───── Input data
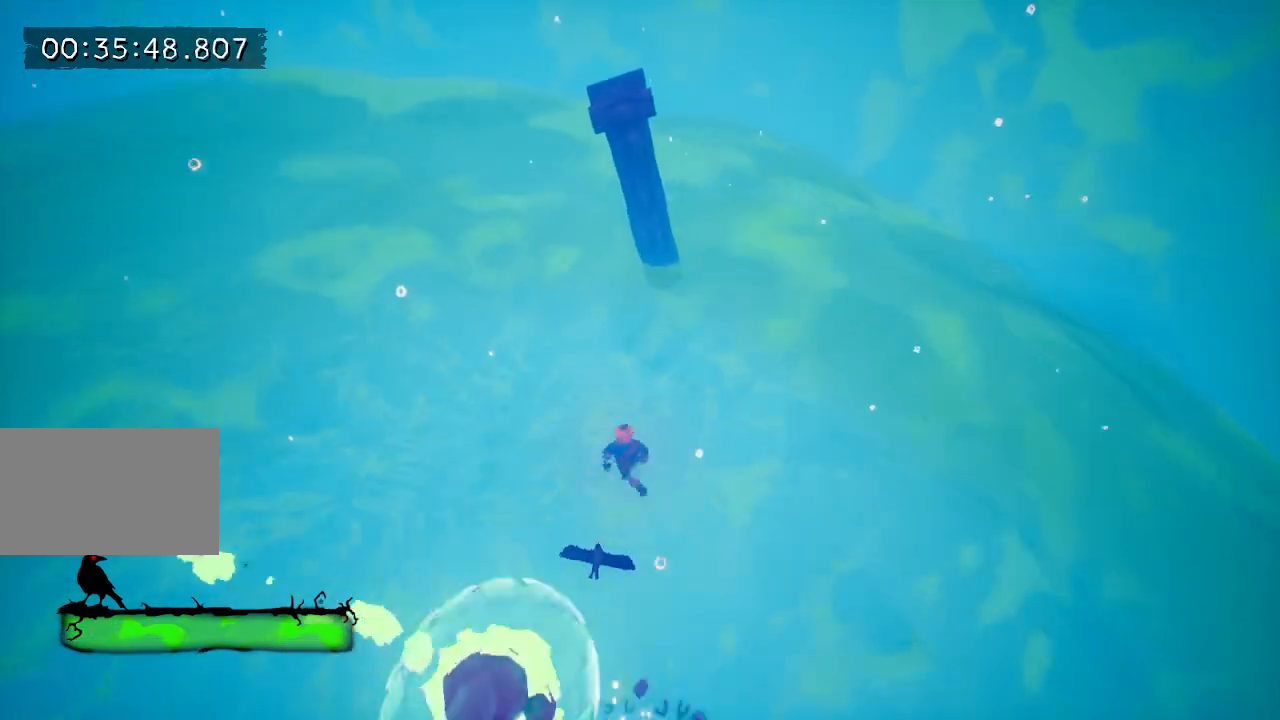
{"keys": ["w"], "events": [[233, "e", "down"], [333, "e", "up"]]}
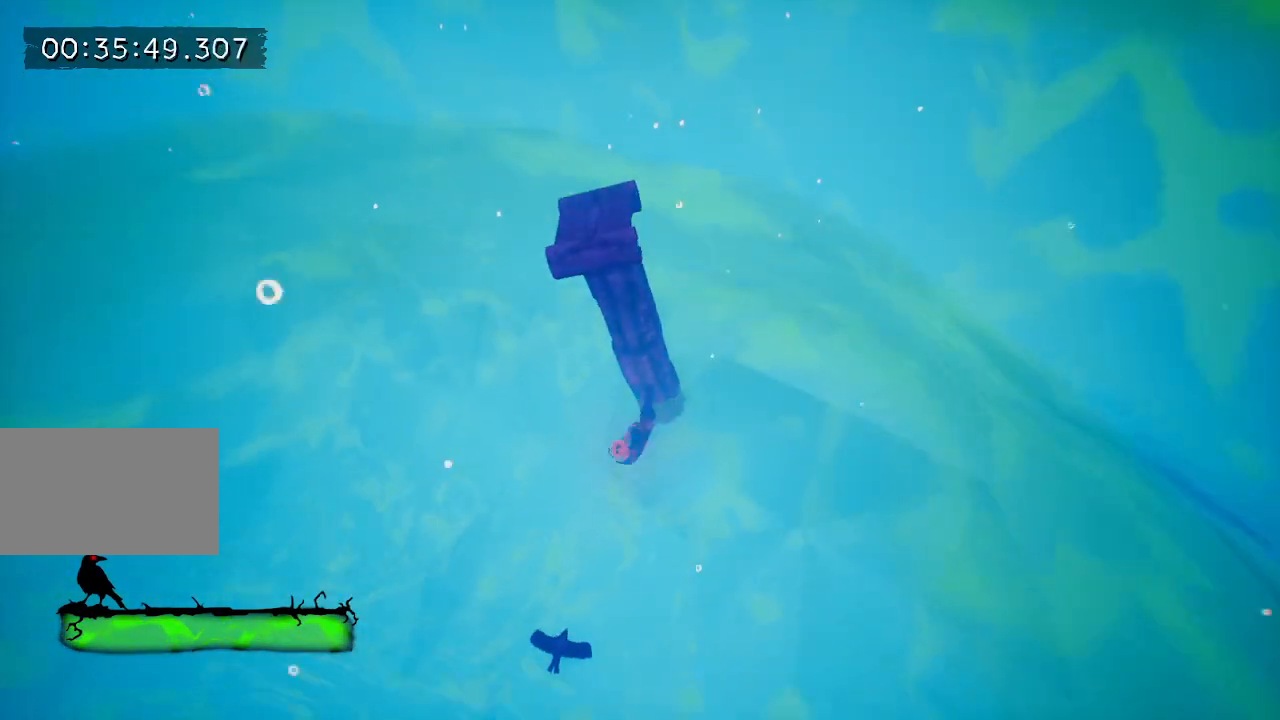
{"keys": [], "events": [[300, "w", "up"]]}
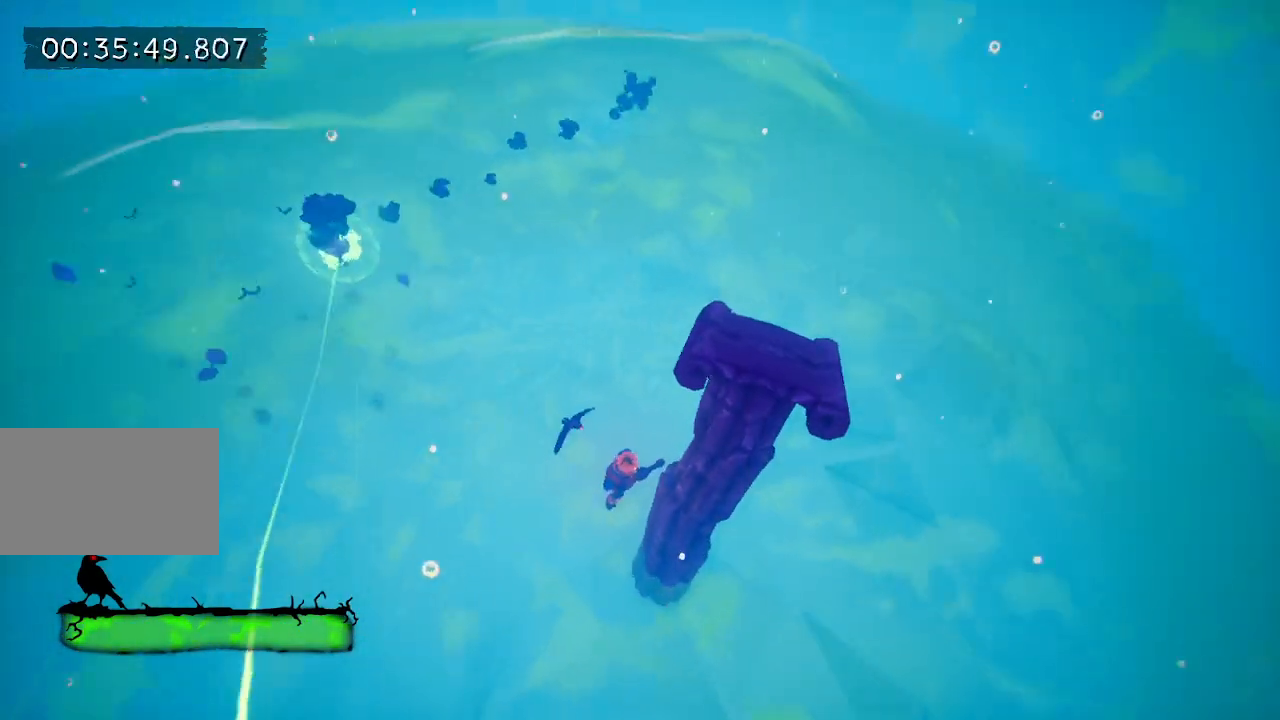
{"keys": [], "events": []}
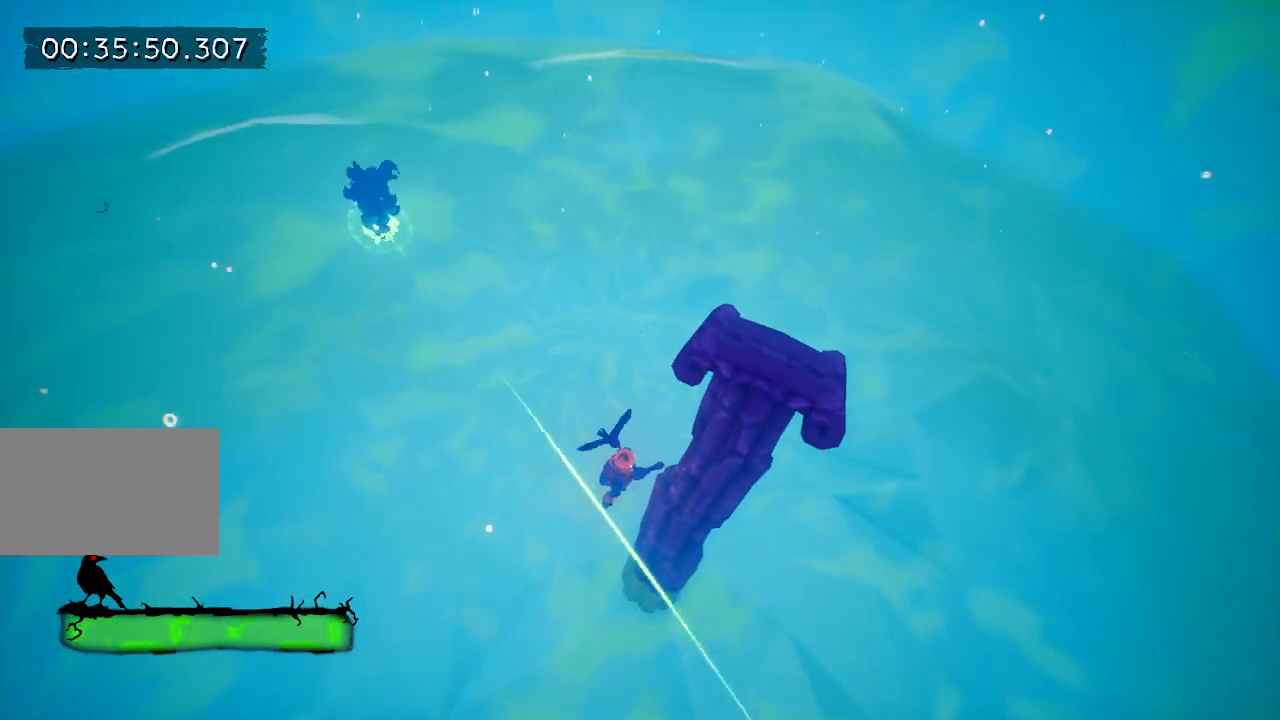
{"keys": [], "events": []}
──────────
• Exercise directions
Reproduce the data above in full, exactly as it is, with the pictures left out.

• Exercise answer
{"keys": ["w"], "events": [[233, "e", "down"], [333, "e", "up"]]}
{"keys": [], "events": [[300, "w", "up"]]}
{"keys": [], "events": []}
{"keys": [], "events": []}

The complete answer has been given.